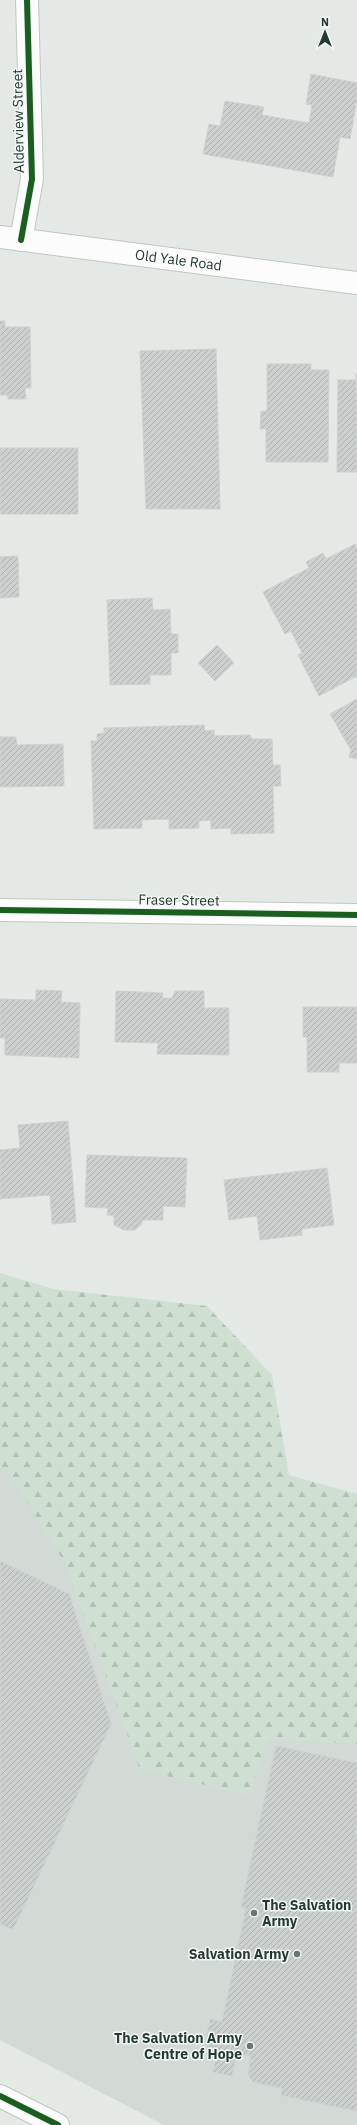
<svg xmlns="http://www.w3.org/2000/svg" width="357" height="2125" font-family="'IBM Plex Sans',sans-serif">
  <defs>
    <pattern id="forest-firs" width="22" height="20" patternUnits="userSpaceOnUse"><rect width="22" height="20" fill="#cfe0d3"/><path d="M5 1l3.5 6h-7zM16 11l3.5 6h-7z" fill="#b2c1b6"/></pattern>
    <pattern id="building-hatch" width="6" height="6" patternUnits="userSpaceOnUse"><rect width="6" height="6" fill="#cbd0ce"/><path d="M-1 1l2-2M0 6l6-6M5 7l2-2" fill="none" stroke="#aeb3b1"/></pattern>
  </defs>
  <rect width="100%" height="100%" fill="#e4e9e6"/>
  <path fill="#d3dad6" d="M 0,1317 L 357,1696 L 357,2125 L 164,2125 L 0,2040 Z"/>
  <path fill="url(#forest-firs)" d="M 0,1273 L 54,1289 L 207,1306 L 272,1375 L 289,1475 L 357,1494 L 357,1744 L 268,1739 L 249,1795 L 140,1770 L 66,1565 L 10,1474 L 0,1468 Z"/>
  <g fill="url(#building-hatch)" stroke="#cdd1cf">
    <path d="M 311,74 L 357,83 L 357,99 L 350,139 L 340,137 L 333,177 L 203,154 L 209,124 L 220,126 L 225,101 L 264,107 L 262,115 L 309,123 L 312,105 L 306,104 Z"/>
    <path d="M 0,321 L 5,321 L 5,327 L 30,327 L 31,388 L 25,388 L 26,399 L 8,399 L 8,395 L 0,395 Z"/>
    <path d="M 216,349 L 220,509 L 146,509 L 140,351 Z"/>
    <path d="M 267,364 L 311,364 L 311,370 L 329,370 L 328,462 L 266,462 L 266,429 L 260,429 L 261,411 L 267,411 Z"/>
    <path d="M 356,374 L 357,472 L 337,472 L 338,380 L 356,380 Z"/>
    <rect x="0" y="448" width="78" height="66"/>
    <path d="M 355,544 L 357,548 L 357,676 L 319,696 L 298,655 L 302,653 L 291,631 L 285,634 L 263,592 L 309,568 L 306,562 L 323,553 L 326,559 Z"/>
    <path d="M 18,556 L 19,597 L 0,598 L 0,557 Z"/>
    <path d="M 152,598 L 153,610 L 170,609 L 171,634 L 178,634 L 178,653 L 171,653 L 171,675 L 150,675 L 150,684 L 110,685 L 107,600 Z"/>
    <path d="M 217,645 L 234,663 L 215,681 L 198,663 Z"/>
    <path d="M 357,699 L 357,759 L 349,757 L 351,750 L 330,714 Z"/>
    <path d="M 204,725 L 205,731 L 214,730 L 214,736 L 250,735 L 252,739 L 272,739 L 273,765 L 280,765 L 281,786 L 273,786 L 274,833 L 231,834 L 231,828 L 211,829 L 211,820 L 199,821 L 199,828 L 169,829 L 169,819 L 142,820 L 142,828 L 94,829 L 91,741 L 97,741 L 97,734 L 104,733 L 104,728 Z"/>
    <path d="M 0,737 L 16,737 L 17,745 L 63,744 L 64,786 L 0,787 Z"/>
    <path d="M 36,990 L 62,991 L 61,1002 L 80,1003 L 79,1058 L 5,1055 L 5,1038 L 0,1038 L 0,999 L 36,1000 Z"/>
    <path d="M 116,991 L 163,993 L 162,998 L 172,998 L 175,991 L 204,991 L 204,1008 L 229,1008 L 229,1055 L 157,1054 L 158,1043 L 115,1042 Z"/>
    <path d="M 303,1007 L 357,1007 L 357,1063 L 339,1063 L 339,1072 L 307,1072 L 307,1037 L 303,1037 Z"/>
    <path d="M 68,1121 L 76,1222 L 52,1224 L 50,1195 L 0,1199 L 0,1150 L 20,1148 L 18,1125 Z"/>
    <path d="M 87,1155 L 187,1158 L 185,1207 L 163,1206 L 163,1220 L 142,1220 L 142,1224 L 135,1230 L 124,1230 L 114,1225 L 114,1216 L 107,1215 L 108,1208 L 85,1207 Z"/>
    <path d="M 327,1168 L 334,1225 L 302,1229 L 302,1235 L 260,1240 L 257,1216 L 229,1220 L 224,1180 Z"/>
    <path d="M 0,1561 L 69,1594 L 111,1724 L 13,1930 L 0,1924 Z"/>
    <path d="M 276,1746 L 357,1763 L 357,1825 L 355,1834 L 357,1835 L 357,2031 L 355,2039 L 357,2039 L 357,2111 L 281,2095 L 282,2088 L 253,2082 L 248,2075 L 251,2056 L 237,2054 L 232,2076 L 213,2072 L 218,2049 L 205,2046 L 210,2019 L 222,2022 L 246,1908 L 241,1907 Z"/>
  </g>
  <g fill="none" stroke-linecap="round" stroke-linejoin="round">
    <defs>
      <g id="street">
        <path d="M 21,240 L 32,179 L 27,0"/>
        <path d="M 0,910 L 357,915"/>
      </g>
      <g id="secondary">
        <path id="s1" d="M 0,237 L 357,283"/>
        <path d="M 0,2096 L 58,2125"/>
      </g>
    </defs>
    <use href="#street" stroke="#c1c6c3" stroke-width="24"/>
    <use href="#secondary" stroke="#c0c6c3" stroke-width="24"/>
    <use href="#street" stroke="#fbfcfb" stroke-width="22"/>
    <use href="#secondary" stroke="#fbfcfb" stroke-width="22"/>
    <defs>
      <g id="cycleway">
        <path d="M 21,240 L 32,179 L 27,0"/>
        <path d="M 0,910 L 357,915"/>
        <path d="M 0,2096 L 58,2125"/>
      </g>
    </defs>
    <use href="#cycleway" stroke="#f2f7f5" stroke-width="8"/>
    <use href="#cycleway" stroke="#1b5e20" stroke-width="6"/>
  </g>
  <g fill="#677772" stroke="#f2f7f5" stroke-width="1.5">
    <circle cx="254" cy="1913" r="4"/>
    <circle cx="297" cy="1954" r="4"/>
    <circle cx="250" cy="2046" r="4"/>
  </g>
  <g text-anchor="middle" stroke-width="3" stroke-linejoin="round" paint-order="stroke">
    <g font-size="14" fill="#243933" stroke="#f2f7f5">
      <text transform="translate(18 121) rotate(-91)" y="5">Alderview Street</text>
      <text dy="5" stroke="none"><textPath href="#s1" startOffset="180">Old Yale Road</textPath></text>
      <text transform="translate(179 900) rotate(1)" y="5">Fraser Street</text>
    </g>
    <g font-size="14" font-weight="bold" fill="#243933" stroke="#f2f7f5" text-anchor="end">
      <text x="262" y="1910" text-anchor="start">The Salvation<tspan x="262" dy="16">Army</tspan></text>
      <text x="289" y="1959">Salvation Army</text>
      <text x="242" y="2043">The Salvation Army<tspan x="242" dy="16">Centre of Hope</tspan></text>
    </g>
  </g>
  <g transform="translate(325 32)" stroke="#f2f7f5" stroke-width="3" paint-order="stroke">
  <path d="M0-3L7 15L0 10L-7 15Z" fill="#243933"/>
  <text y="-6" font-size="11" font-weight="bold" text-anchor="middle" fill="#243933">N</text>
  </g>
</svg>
###
Please reproduce each line of the listing above exactly, skipping pictures.

ANSWER SPACE
<svg xmlns="http://www.w3.org/2000/svg" width="357" height="2125" font-family="'IBM Plex Sans',sans-serif">
  <defs>
    <pattern id="forest-firs" width="22" height="20" patternUnits="userSpaceOnUse"><rect width="22" height="20" fill="#cfe0d3"/><path d="M5 1l3.5 6h-7zM16 11l3.5 6h-7z" fill="#b2c1b6"/></pattern>
    <pattern id="building-hatch" width="6" height="6" patternUnits="userSpaceOnUse"><rect width="6" height="6" fill="#cbd0ce"/><path d="M-1 1l2-2M0 6l6-6M5 7l2-2" fill="none" stroke="#aeb3b1"/></pattern>
  </defs>
  <rect width="100%" height="100%" fill="#e4e9e6"/>
  <path fill="#d3dad6" d="M 0,1317 L 357,1696 L 357,2125 L 164,2125 L 0,2040 Z"/>
  <path fill="url(#forest-firs)" d="M 0,1273 L 54,1289 L 207,1306 L 272,1375 L 289,1475 L 357,1494 L 357,1744 L 268,1739 L 249,1795 L 140,1770 L 66,1565 L 10,1474 L 0,1468 Z"/>
  <g fill="url(#building-hatch)" stroke="#cdd1cf">
    <path d="M 311,74 L 357,83 L 357,99 L 350,139 L 340,137 L 333,177 L 203,154 L 209,124 L 220,126 L 225,101 L 264,107 L 262,115 L 309,123 L 312,105 L 306,104 Z"/>
    <path d="M 0,321 L 5,321 L 5,327 L 30,327 L 31,388 L 25,388 L 26,399 L 8,399 L 8,395 L 0,395 Z"/>
    <path d="M 216,349 L 220,509 L 146,509 L 140,351 Z"/>
    <path d="M 267,364 L 311,364 L 311,370 L 329,370 L 328,462 L 266,462 L 266,429 L 260,429 L 261,411 L 267,411 Z"/>
    <path d="M 356,374 L 357,472 L 337,472 L 338,380 L 356,380 Z"/>
    <rect x="0" y="448" width="78" height="66"/>
    <path d="M 355,544 L 357,548 L 357,676 L 319,696 L 298,655 L 302,653 L 291,631 L 285,634 L 263,592 L 309,568 L 306,562 L 323,553 L 326,559 Z"/>
    <path d="M 18,556 L 19,597 L 0,598 L 0,557 Z"/>
    <path d="M 152,598 L 153,610 L 170,609 L 171,634 L 178,634 L 178,653 L 171,653 L 171,675 L 150,675 L 150,684 L 110,685 L 107,600 Z"/>
    <path d="M 217,645 L 234,663 L 215,681 L 198,663 Z"/>
    <path d="M 357,699 L 357,759 L 349,757 L 351,750 L 330,714 Z"/>
    <path d="M 204,725 L 205,731 L 214,730 L 214,736 L 250,735 L 252,739 L 272,739 L 273,765 L 280,765 L 281,786 L 273,786 L 274,833 L 231,834 L 231,828 L 211,829 L 211,820 L 199,821 L 199,828 L 169,829 L 169,819 L 142,820 L 142,828 L 94,829 L 91,741 L 97,741 L 97,734 L 104,733 L 104,728 Z"/>
    <path d="M 0,737 L 16,737 L 17,745 L 63,744 L 64,786 L 0,787 Z"/>
    <path d="M 36,990 L 62,991 L 61,1002 L 80,1003 L 79,1058 L 5,1055 L 5,1038 L 0,1038 L 0,999 L 36,1000 Z"/>
    <path d="M 116,991 L 163,993 L 162,998 L 172,998 L 175,991 L 204,991 L 204,1008 L 229,1008 L 229,1055 L 157,1054 L 158,1043 L 115,1042 Z"/>
    <path d="M 303,1007 L 357,1007 L 357,1063 L 339,1063 L 339,1072 L 307,1072 L 307,1037 L 303,1037 Z"/>
    <path d="M 68,1121 L 76,1222 L 52,1224 L 50,1195 L 0,1199 L 0,1150 L 20,1148 L 18,1125 Z"/>
    <path d="M 87,1155 L 187,1158 L 185,1207 L 163,1206 L 163,1220 L 142,1220 L 142,1224 L 135,1230 L 124,1230 L 114,1225 L 114,1216 L 107,1215 L 108,1208 L 85,1207 Z"/>
    <path d="M 327,1168 L 334,1225 L 302,1229 L 302,1235 L 260,1240 L 257,1216 L 229,1220 L 224,1180 Z"/>
    <path d="M 0,1561 L 69,1594 L 111,1724 L 13,1930 L 0,1924 Z"/>
    <path d="M 276,1746 L 357,1763 L 357,1825 L 355,1834 L 357,1835 L 357,2031 L 355,2039 L 357,2039 L 357,2111 L 281,2095 L 282,2088 L 253,2082 L 248,2075 L 251,2056 L 237,2054 L 232,2076 L 213,2072 L 218,2049 L 205,2046 L 210,2019 L 222,2022 L 246,1908 L 241,1907 Z"/>
  </g>
  <g fill="none" stroke-linecap="round" stroke-linejoin="round">
    <defs>
      <g id="street">
        <path d="M 21,240 L 32,179 L 27,0"/>
        <path d="M 0,910 L 357,915"/>
      </g>
      <g id="secondary">
        <path id="s1" d="M 0,237 L 357,283"/>
        <path d="M 0,2096 L 58,2125"/>
      </g>
    </defs>
    <use href="#street" stroke="#c1c6c3" stroke-width="24"/>
    <use href="#secondary" stroke="#c0c6c3" stroke-width="24"/>
    <use href="#street" stroke="#fbfcfb" stroke-width="22"/>
    <use href="#secondary" stroke="#fbfcfb" stroke-width="22"/>
    <defs>
      <g id="cycleway">
        <path d="M 21,240 L 32,179 L 27,0"/>
        <path d="M 0,910 L 357,915"/>
        <path d="M 0,2096 L 58,2125"/>
      </g>
    </defs>
    <use href="#cycleway" stroke="#f2f7f5" stroke-width="8"/>
    <use href="#cycleway" stroke="#1b5e20" stroke-width="6"/>
  </g>
  <g fill="#677772" stroke="#f2f7f5" stroke-width="1.5">
    <circle cx="254" cy="1913" r="4"/>
    <circle cx="297" cy="1954" r="4"/>
    <circle cx="250" cy="2046" r="4"/>
  </g>
  <g text-anchor="middle" stroke-width="3" stroke-linejoin="round" paint-order="stroke">
    <g font-size="14" fill="#243933" stroke="#f2f7f5">
      <text transform="translate(18 121) rotate(-91)" y="5">Alderview Street</text>
      <text dy="5" stroke="none"><textPath href="#s1" startOffset="180">Old Yale Road</textPath></text>
      <text transform="translate(179 900) rotate(1)" y="5">Fraser Street</text>
    </g>
    <g font-size="14" font-weight="bold" fill="#243933" stroke="#f2f7f5" text-anchor="end">
      <text x="262" y="1910" text-anchor="start">The Salvation<tspan x="262" dy="16">Army</tspan></text>
      <text x="289" y="1959">Salvation Army</text>
      <text x="242" y="2043">The Salvation Army<tspan x="242" dy="16">Centre of Hope</tspan></text>
    </g>
  </g>
  <g transform="translate(325 32)" stroke="#f2f7f5" stroke-width="3" paint-order="stroke">
  <path d="M0-3L7 15L0 10L-7 15Z" fill="#243933"/>
  <text y="-6" font-size="11" font-weight="bold" text-anchor="middle" fill="#243933">N</text>
  </g>
</svg>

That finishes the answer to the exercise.